Два поэта

Два поэта


Жили два поэта. В юности они были коротко знакомы, но и после того, как судьба надолго их разлучила, давали о себе знать друг другу. Когда они встретились снова, выяснилось, что если один из них прежде носил бороду, то теперь его подбородок был так же чист, как и его голова (он рано облысел), а второй почти не изменился, разве что стал прилежнее одеваться и меньше говорить. Стена, которую возводит между людьми время, была приятелями быстро разрушена, и каждый из них рад был узнать, что стихотворные всплески, скрашивавшие досуг юности, не были случайны, и их уже нельзя было назвать всплесками, скорее, это были волны или даже потоки, хотя и не то чтобы очень могучие. Открытие это положило начало плодотворной переписке, которая весьма странно закончилась для них обоих.

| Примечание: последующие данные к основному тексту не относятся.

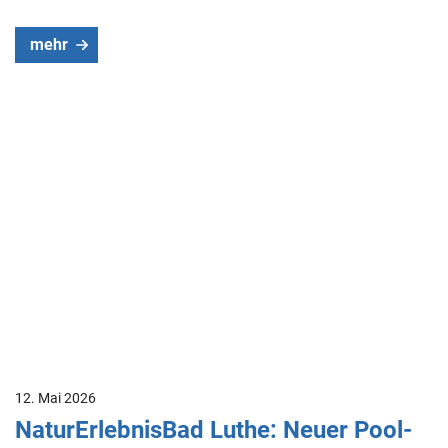
mehr
12. Mai 2026
NaturErlebnisBad Luthe: Neuer Pool-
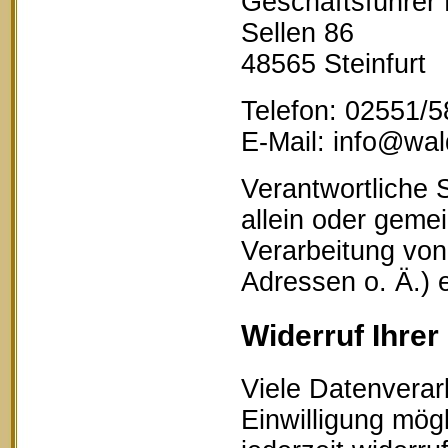
Geschäftsführer
Sellen 86
48565 Steinfurt
Telefon: 02551/
E-Mail: info@wald
Verantwortliche S
allein oder geme
Verarbeitung vo
Adressen o. Ä.) 
Widerruf Ihrer
Viele Datenverar
Einwilligung mögl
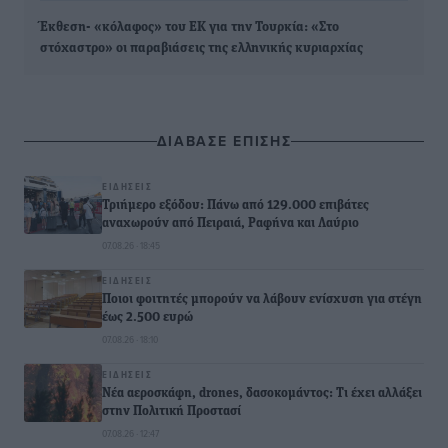
Έκθεση- «κόλαφος» του ΕΚ για την Τουρκία: «Στο
στόχαστρο» οι παραβιάσεις της ελληνικής κυριαρχίας
ΔΙΑΒΑΣΕ ΕΠΙΣΗΣ
ΕΙΔΉΣΕΙΣ
Τριήμερο εξόδου: Πάνω από 129.000 επιβάτες
αναχωρούν από Πειραιά, Ραφήνα και Λαύριο
07.08.26 · 18:45
ΕΙΔΉΣΕΙΣ
Ποιοι φοιτητές μπορούν να λάβουν ενίσχυση για στέγη
έως 2.500 ευρώ
07.08.26 · 18:10
ΕΙΔΉΣΕΙΣ
Νέα αεροσκάφη, drones, δασοκομάντος: Τι έχει αλλάξει
στην Πολιτική Προστασί
07.08.26 · 12:47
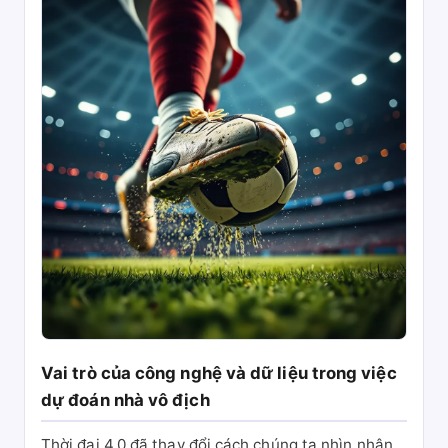
Vai trò của công nghệ và dữ liệu trong việc
dự đoán nhà vô địch
Thời đại 4.0 đã thay đổi cách chúng ta nhìn nhận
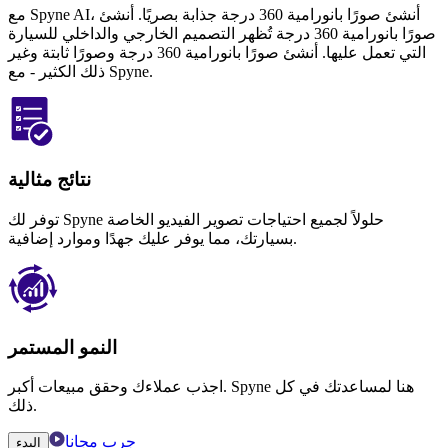
مع Spyne AI، أنشئ صورًا بانورامية 360 درجة جذابة بصريًا. أنشئ
صورًا بانورامية 360 درجة تُظهر التصميم الخارجي والداخلي للسيارة
التي تعمل عليها. أنشئ صورًا بانورامية 360 درجة وصورًا ثابتة وغير
ذلك الكثير - مع Spyne.
نتائج مثالية
توفر لك Spyne حلولاً لجميع احتياجات تصوير الفيديو الخاصة
بسيارتك، مما يوفر عليك جهدًا وموارد إضافية.
النمو المستمر
اجذب عملاءك وحقق مبيعات أكبر. Spyne هنا لمساعدتك في كل
ذلك.
جرب مجانا
البدء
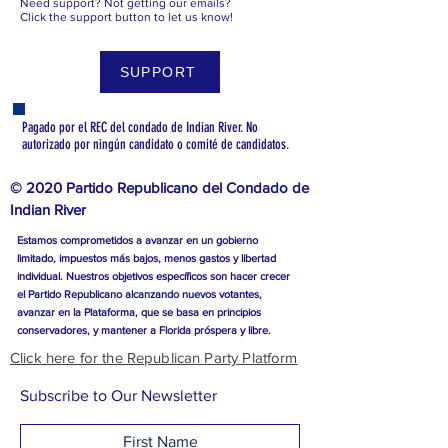
Need support? Not getting our emails?
Click the support button to let us know!
SUPPORT
Pagado por el REC del condado de Indian River. No
autorizado por ningún candidato o comité de candidatos.
© 2020 Partido Republicano del Condado de
Indian River
Estamos comprometidos a avanzar en un gobierno
limitado, impuestos más bajos, menos gastos y libertad
individual. Nuestros objetivos específicos son hacer crecer
el Partido Republicano alcanzando nuevos votantes,
avanzar en la Plataforma, que se basa en principios
conservadores, y mantener a Florida próspera y libre.
Click here for the Republican Party Platform
Subscribe to Our Newsletter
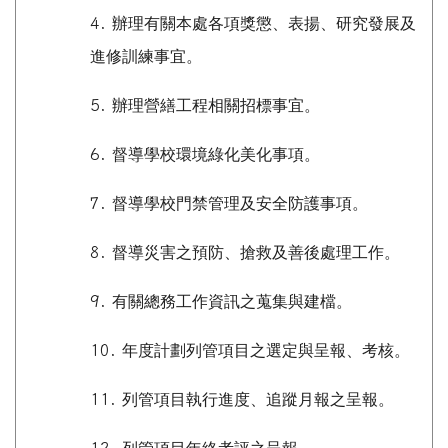
4.
辦理有關本處各項獎懲、表揚、研究發展及
進修訓練事宜。
5.
辦理營繕工程相關招標事宜。
6.
督導學校環境綠化美化事項。
7.
督導學校門禁管理及安全防護事項。
8.
督導災害之預防、搶救及善後處理工作。
9.
有關總務工作資訊之蒐集與建檔。
10.
年度計劃列管項目之選定與呈報、考核。
11.
列管項目執行進度、追蹤月報之呈報。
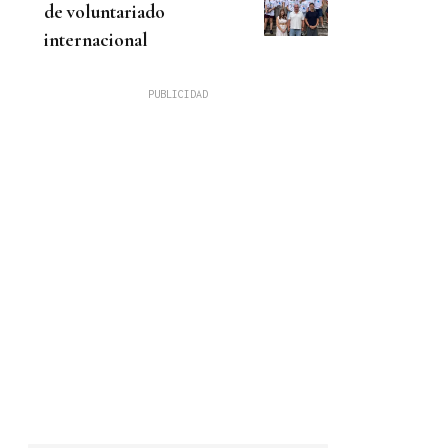
de voluntariado
internacional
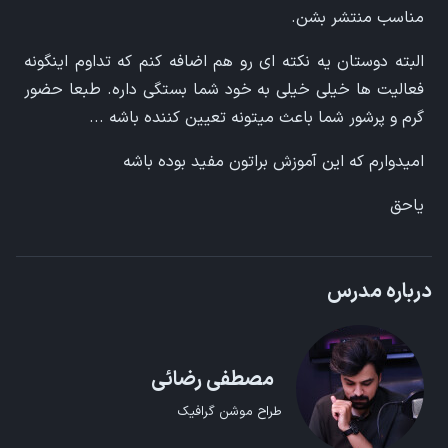
مناسب منتشر بشن.
البته دوستان یه نکته ای رو هم اضافه کنم که تداوم اینگونه
فعالیت ها خیلی خیلی به خود شما بستگی داره. طبعا حضور
گرم و پرشور شما باعث میتونه تعیین کننده باشه ...
امیدوارم که این آموزش براتون مفید بوده باشه
یاحق
درباره مدرس
مصطفی رضائی
طراح موشن گرافیک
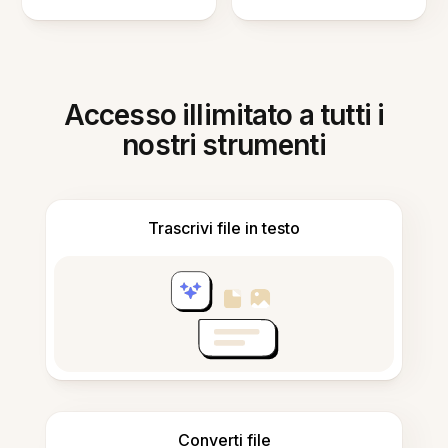
Accesso illimitato a tutti i
nostri strumenti
Trascrivi file in testo
Converti file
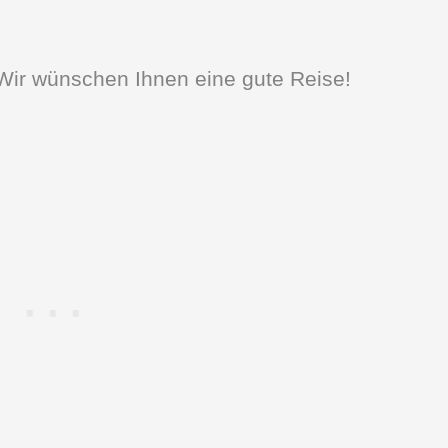
 Wir wünschen Ihnen eine gute Reise!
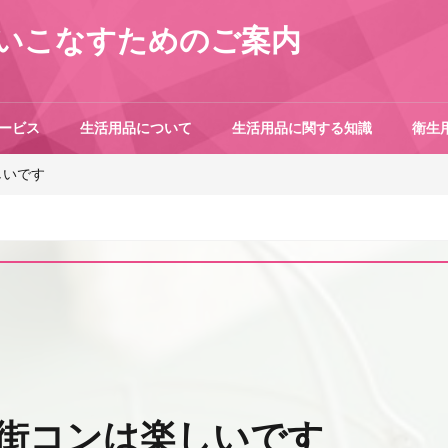
いこなすためのご案内
ービス
生活用品について
生活用品に関する知識
衛生
しいです
街コンは楽しいです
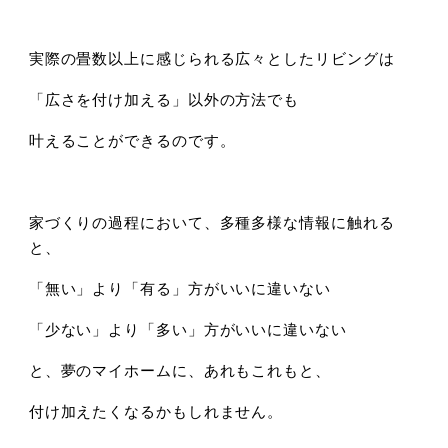
実際の畳数以上に感じられる広々としたリビングは
「広さを付け加える」以外の方法でも
叶えることができるのです。
家づくりの過程において、多種多様な情報に触れる
と、
「無い」より「有る」方がいいに違いない
「少ない」より「多い」方がいいに違いない
と、夢のマイホームに、あれもこれもと、
付け加えたくなるかもしれません。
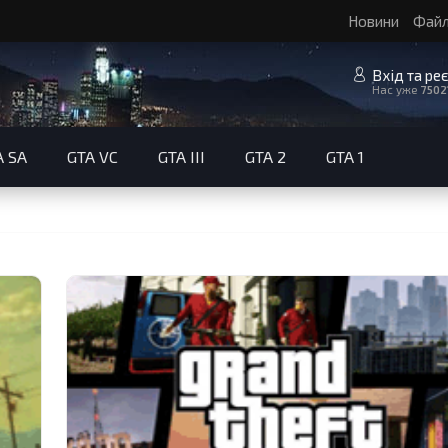
Новини
Фай
Вхід та ре
Нас уже
7502
A SA
GTA VC
GTA III
GTA 2
GTA 1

Кажется вполне естественным, когда люди духовно близкие обмениваются друг с другом своими творениями. Но случилось так, что все творчество первого из них — того, кто был более непосредственен и когда-то носил бороду, а потом сбрил ее, — оказалось исключительно в руках другого. Речь не о плагиате, скорее — о высокой степени сосредоточенности второго поэта на поэтических откровениях первого.

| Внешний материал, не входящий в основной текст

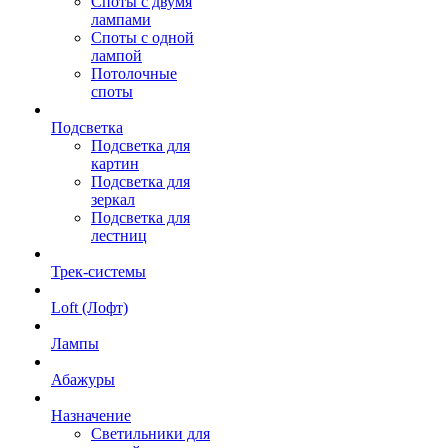
Споты с двумя
лампами
Споты с одной
лампой
Потолочные
споты
Подсветка
Подсветка для
картин
Подсветка для
зеркал
Подсветка для
лестниц
Трек-системы
Loft (Лофт)
Лампы
Абажуры
Назначение
Светильники для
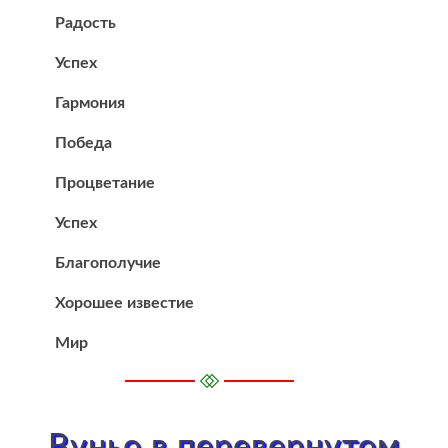
Радость
Успех
Гармония
Победа
Процветание
Успех
Благополучие
Хорошее известие
Мир
Вуньо в перевернутом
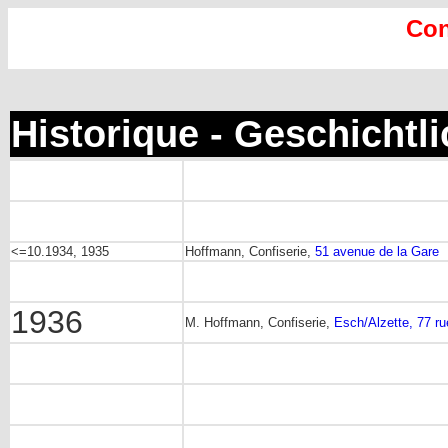
Con
Historique - Geschichtl
<=10.1934, 1935
Hoffmann, Confiserie,
51 avenue de la Gare
1936
M. Hoffmann, Confiserie,
Esch/Alzette, 77 rue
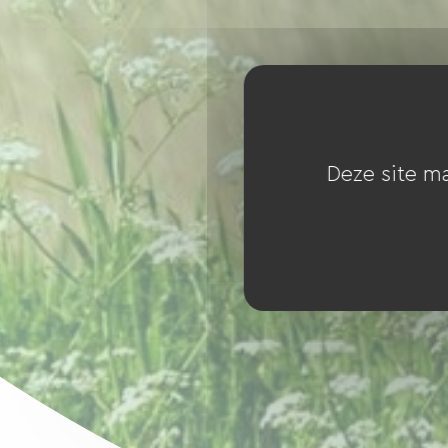
Deze site ma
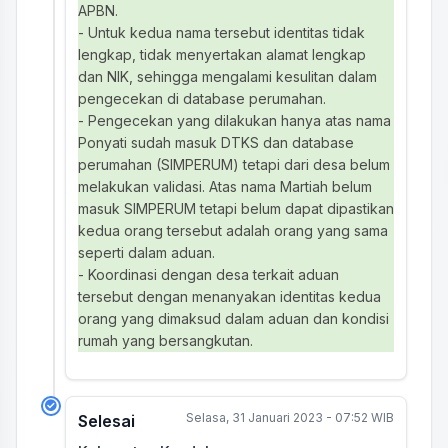
APBN.
- Untuk kedua nama tersebut identitas tidak
lengkap, tidak menyertakan alamat lengkap
dan NIK, sehingga mengalami kesulitan dalam
pengecekan di database perumahan.
- Pengecekan yang dilakukan hanya atas nama
Ponyati sudah masuk DTKS dan database
perumahan (SIMPERUM) tetapi dari desa belum
melakukan validasi. Atas nama Martiah belum
masuk SIMPERUM tetapi belum dapat dipastikan
kedua orang tersebut adalah orang yang sama
seperti dalam aduan.
- Koordinasi dengan desa terkait aduan
tersebut dengan menanyakan identitas kedua
orang yang dimaksud dalam aduan dan kondisi
rumah yang bersangkutan.
Selasa, 31 Januari 2023 - 07:52 WIB
Selesai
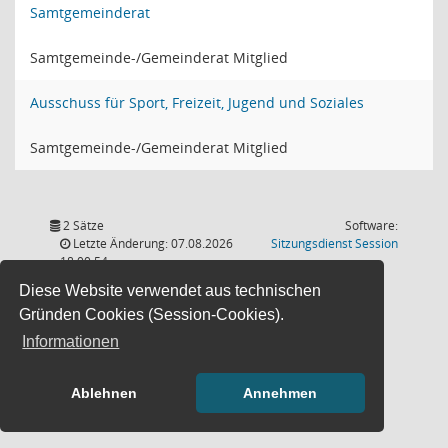
Samtgemeinderat
Samtgemeinde-/Gemeinderat Mitglied
Ausschuss für Sport, Freizeit, Jugend und Soziales
Samtgemeinde-/Gemeinderat Mitglied
2 Sätze
Software:
(Wird in
Letzte Änderung: 07.08.2026
Sitzungsdienst
Session
18:00:54
Diese Website verwendet aus technischen
Gründen Cookies (Session-Cookies).
Informationen
Ablehnen
Annehmen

То обстоятельство, что Первый даже не пытался публиковать свои опусы, объяснялось довольно просто: единственной темой его поэзии была тема смерти.
В начальную пору переписки поэтов, а именно после того, как почтальон, неуверенно переступая с ноги на ногу в прихожей, передал Второму запечатанный сургучом пакет, в котором оказалась тетрадь, сплошь исписанная стихотворениями под леденящим кровь общим названием «Возлюбленной Смерти», — Второй, уже известный публике двумя небольшими сборниками, прохладно встреченными критикой, но довольно скоро реализованными при продаже, — прочитав рукопись, был поражен чистотой слога и красотой мысли в стихотворениях своего товарища, но при этом адресату стало очевидно и то, что всякая попытка обнародовать их обречена на неудачу. Поэтому, по зрелом размышлении, полагая, что поэзия существует лишь тогда, когда имеет читателей, Второй поэт ответил Первому обстоятельным посланием, в котором, выразив свое восхищение, пытался наставить собрата на путь истинный.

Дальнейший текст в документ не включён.